Of course, almost by definition, those of us gathered here today have already begun to move beyond our culture’s money-nucleosis. To be part of a faith community is to affirm our understanding that God’s economy is based more upon gift and grace than upon merit and product. And at the heart of such a “gift” economy is counter-cultural recognition that it in giving that we receive that which matters most to our hearts and souls. But by the same token, one of the primary reasons why we gather together as part of this alternative economic community of abundance, is to find support and encouragement for daring to risk ever more extravagant generosity over and against a culture which insidiously stifles us with fear and a sense of pervading scarcity. To find the strength and courage to redirect our treasure away from further consumption toward more generous sharing, we need God and each other, so that we know that we are not alone, and we have others with whom to share our stories of deeper fulfillment and fuller life through stretching out of our comfort zones. Perhaps this is why Jesus advised that where our treasure is, there too shall be our hearts. Had he said instead that where our hearts are, there will be our treasure, we would have readily understood him. When we use our money to purchase or support something we believe in, we are putting our treasure where our hearts are, and as dangerous as this can be at our worst, so too can it be incredibly beautiful and inspiring at our best. But much more pernicious at its worst, and transformative at its best, is the wisdom that our hearts follow our treasure. And indeed, that what we do with our treasure reveals the condition and priorities of our hearts.

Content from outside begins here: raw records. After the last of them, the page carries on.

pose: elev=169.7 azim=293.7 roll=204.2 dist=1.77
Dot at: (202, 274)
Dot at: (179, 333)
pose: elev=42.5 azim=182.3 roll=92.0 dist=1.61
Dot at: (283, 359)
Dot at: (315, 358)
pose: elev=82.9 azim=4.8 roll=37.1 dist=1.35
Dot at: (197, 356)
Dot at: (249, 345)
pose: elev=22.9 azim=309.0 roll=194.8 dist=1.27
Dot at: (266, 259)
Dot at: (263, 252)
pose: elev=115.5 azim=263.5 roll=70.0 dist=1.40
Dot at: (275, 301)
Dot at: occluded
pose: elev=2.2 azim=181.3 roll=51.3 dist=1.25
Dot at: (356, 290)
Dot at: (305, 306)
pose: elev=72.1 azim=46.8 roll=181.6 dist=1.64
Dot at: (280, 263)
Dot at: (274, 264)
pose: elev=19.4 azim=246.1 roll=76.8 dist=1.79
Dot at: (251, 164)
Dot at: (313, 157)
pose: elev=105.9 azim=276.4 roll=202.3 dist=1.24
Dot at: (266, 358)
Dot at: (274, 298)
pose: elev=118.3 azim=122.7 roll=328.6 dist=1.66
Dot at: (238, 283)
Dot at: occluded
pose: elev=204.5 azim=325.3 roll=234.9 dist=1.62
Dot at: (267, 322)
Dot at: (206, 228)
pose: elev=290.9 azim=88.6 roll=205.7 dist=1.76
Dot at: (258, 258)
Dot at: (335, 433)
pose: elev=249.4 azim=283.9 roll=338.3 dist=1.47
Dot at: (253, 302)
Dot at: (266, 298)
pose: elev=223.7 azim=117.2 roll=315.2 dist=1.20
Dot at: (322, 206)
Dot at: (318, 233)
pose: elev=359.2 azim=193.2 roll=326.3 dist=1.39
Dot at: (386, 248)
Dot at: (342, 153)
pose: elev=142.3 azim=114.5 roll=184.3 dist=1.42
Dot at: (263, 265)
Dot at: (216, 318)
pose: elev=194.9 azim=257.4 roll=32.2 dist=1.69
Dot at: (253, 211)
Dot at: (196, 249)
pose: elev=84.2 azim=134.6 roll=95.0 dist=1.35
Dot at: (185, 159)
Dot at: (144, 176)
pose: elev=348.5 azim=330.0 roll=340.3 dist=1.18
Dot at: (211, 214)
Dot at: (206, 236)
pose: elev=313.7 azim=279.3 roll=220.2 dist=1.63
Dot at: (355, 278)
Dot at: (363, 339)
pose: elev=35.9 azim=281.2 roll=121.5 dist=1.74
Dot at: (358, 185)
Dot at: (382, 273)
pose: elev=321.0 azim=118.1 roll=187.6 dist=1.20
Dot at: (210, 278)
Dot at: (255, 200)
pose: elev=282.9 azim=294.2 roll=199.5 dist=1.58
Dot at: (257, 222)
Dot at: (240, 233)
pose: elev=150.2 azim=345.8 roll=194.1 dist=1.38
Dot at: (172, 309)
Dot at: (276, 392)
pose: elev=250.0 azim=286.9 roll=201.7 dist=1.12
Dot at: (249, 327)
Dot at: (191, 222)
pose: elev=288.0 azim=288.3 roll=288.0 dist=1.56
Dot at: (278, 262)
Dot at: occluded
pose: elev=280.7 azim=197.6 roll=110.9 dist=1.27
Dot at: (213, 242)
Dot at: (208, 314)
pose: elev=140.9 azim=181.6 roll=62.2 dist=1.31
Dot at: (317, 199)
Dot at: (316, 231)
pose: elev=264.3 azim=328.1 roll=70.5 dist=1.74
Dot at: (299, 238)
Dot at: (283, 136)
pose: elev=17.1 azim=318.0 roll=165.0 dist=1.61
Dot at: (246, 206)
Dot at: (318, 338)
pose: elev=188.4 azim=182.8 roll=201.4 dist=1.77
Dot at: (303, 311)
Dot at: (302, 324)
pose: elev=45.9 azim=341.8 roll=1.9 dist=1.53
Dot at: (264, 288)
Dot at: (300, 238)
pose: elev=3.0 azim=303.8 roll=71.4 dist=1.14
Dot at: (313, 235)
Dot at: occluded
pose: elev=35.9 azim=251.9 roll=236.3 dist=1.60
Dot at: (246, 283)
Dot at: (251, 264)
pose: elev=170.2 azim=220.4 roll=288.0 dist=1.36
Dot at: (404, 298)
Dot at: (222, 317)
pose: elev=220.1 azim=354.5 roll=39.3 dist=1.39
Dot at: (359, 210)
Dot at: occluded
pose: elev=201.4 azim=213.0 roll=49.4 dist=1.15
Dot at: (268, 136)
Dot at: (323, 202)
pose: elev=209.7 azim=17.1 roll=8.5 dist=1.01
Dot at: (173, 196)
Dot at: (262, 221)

Herein, then, lies the joy of stewardship, the opportunity to continue moving beyond the hold of money-nucleosis upon our lives into the spiritual health and well-being of the generosity which is the essence of life itself. Each year at this time in the life of our faith community, we are invited prayerfully to consider what matters most in our lives, and the extent to which our evolving relationship with money will reflect the values of our faith. None of us would be here today if our wallets had not already been baptized into the joy of giving, but how does remembering this baptism make a difference in our discernment as to how much we choose to pledge in support of the ministry of this faith community? Each of us is here because we have already decided to put at least some of our treasure where our hearts are as partners in this ministry we are privileged to share together. But how much larger might be the percentage of our income pledged for the coming year if we dared to share even more of our treasure than our hearts yet tell us is prudent and possible? Far from being neutral and detached, stewardship is inevitably a measure of the generosity of our hearts, which in turn speaks to our relationship with our money. Through and beyond the voices of our culture which tend to stifle our generosity with fears of not having enough, or even ambivalence about foregoing some purchase by virtue of honoring whatever pledge commitment we seek to fulfill, Susan and I have been amazed by how our relationship with money has been transformed, and how our hearts have opened, as we have sought to embrace the joy of increasing our pledge each year in accordance with the principles of planned, purposeful, and proportionate giving which we will discuss further during our luncheon conversation immediately following this morning’s worship service. We know this has likewise been true for many of you, and we pray that each of us will be emboldened to take yet another step this year along our shared journey beyond the dis-ease of money-nucleosis, into the extravagant generosity of our God whose giving knows no ending. Amen.